(Your objective)
When you restate the entries that follow, keep every word exactly and drop the pictures.

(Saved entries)
---+---
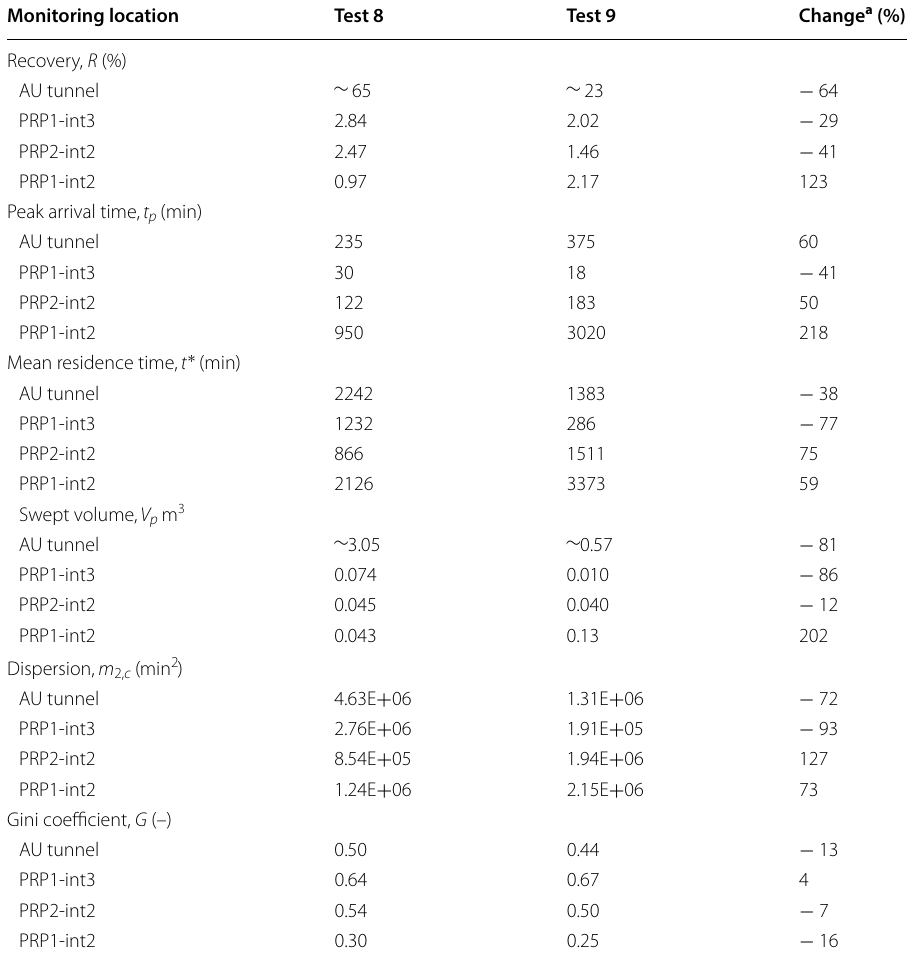
Table 2 Summary of the tracer transport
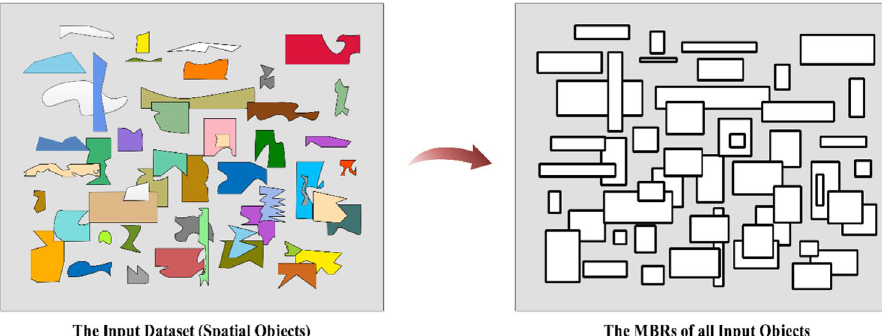
Fig. 7 One-tier process of approximating a virtual input spatial dataset into a set of Minimum Boundary Rectangles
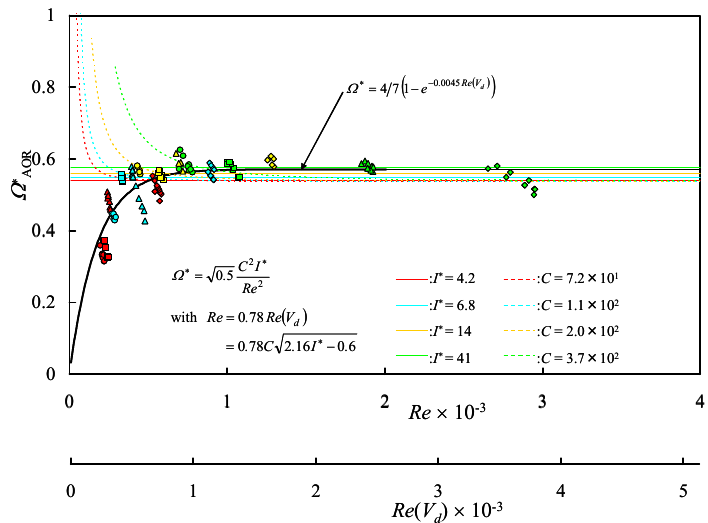
Fig. 15 Reduced rotating rate Ω * AOR averaged over one rotation versus Reynolds number Re , for λ = 0.3, AR = 10, C = 7.2 × 10 1 − 3.7 × 10 2 and I * = 4.2 −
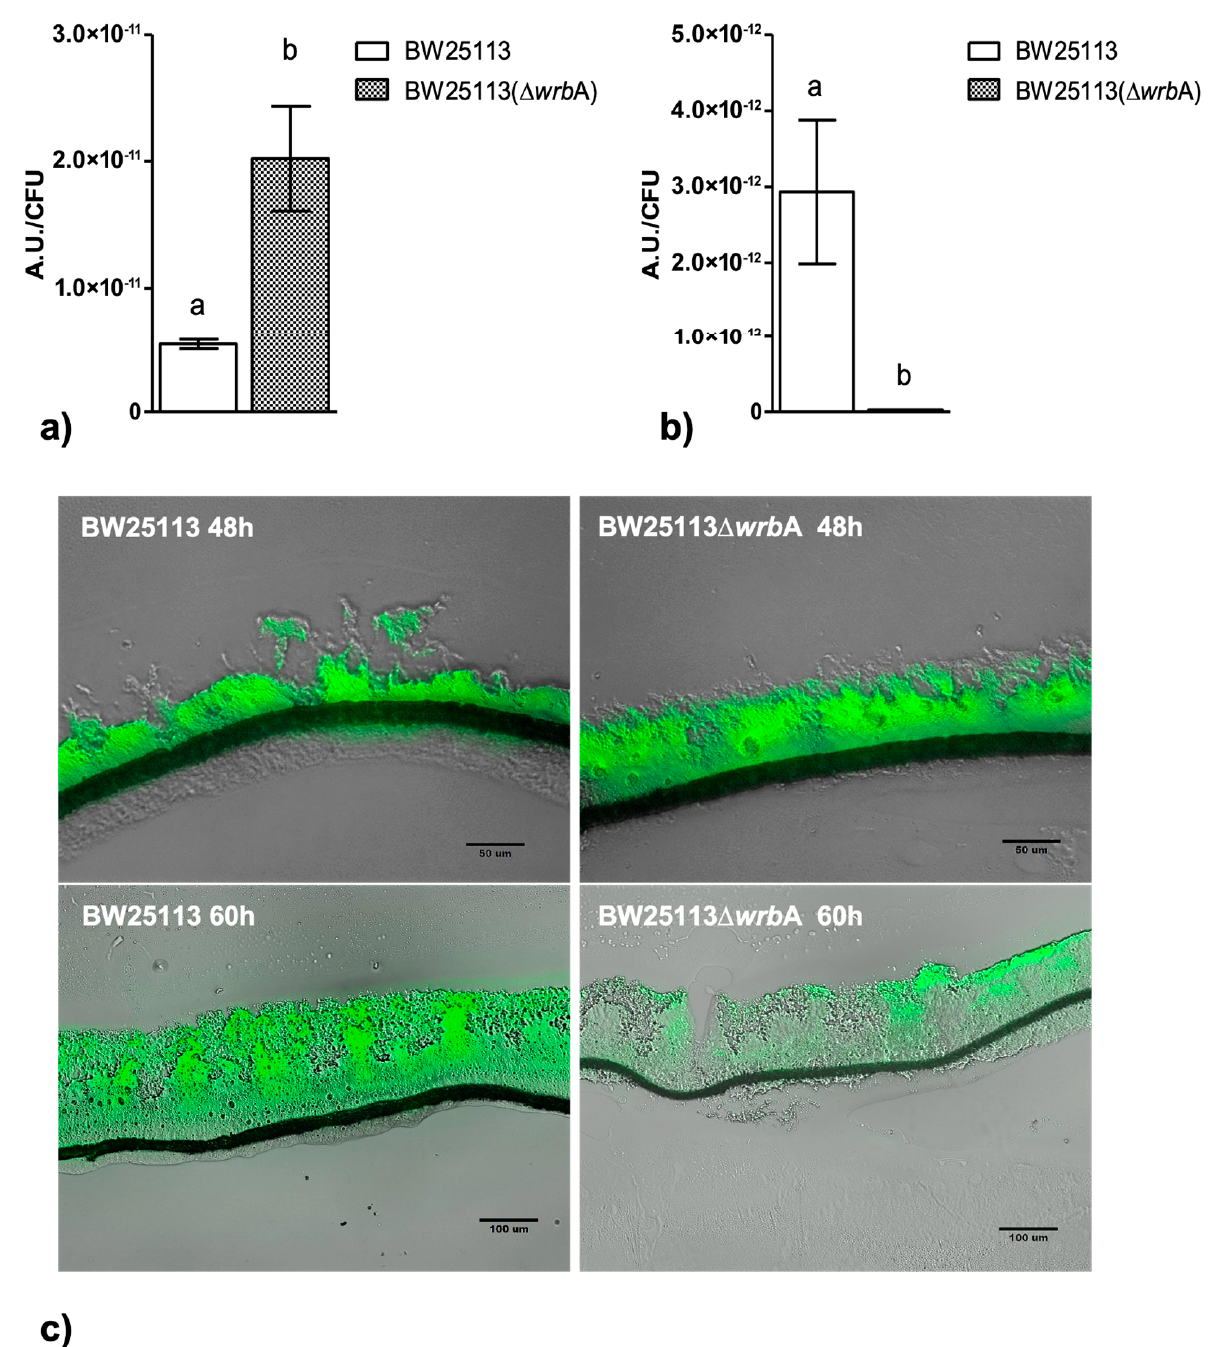
Figure 4. BW25113 and BW25113- ∆ wrb A oxidative stresses within the biofilm at 48 (panel A ) and 60 h (panel B ). Data are shown with the mean of the relative fluorescence (arbitrary unit, A.U.) normalized by the number of biofilm-dwelling cells with the standard deviation. The letters above each column indicate statistically significant differences (Tukey’s HSD, p ≤ 0.05) at the corre-sponding time steps. Panel C shows merged bright field and fluorescence images of cryosections representative of both BW25113 and BW25113- ∆ wrb A biofilms at 48 and 60 h. Samples were stained with the ROS-sensitive probe CellROX green.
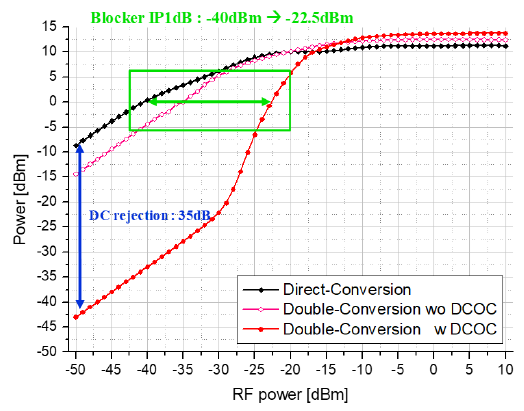
Figure 24. Simulation result of blocker P1dB and DC rejection for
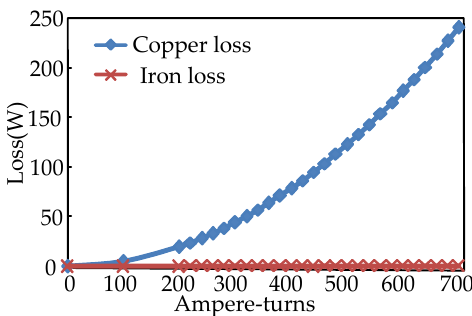
Figure 7. Variation of losses with ampere-turns.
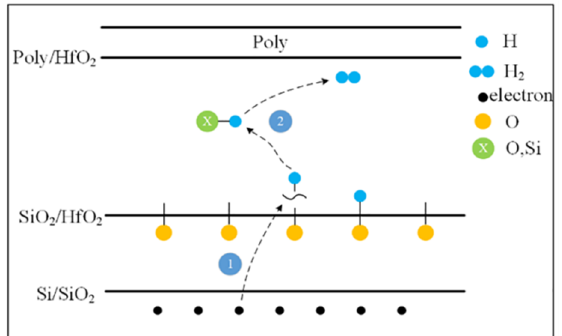
Figure 7. Mechanism of interface trap generation in a high ‐ K dielectric.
---+---
(Result of the exercise)
Table 2 Summary of the tracer transport
Fig. 7 One-tier process of approximating a virtual input spatial dataset into a set of Minimum Boundary Rectangles
Fig. 15 Reduced rotating rate Ω * AOR averaged over one rotation versus Reynolds number Re , for λ = 0.3, AR = 10, C = 7.2 × 10 1 − 3.7 × 10 2 and I * = 4.2 −
Figure 4. BW25113 and BW25113- ∆ wrb A oxidative stresses within the biofilm at 48 (panel A ) and 60 h (panel B ). Data are shown with the mean of the relative fluorescence (arbitrary unit, A.U.) normalized by the number of biofilm-dwelling cells with the standard deviation. The letters above each column indicate statistically significant differences (Tukey’s HSD, p ≤ 0.05) at the corre-sponding time steps. Panel C shows merged bright field and fluorescence images of cryosections representative of both BW25113 and BW25113- ∆ wrb A biofilms at 48 and 60 h. Samples were stained with the ROS-sensitive probe CellROX green.
Figure 24. Simulation result of blocker P1dB and DC rejection for
Figure 7. Variation of losses with ampere-turns.
Figure 7. Mechanism of interface trap generation in a high ‐ K dielectric.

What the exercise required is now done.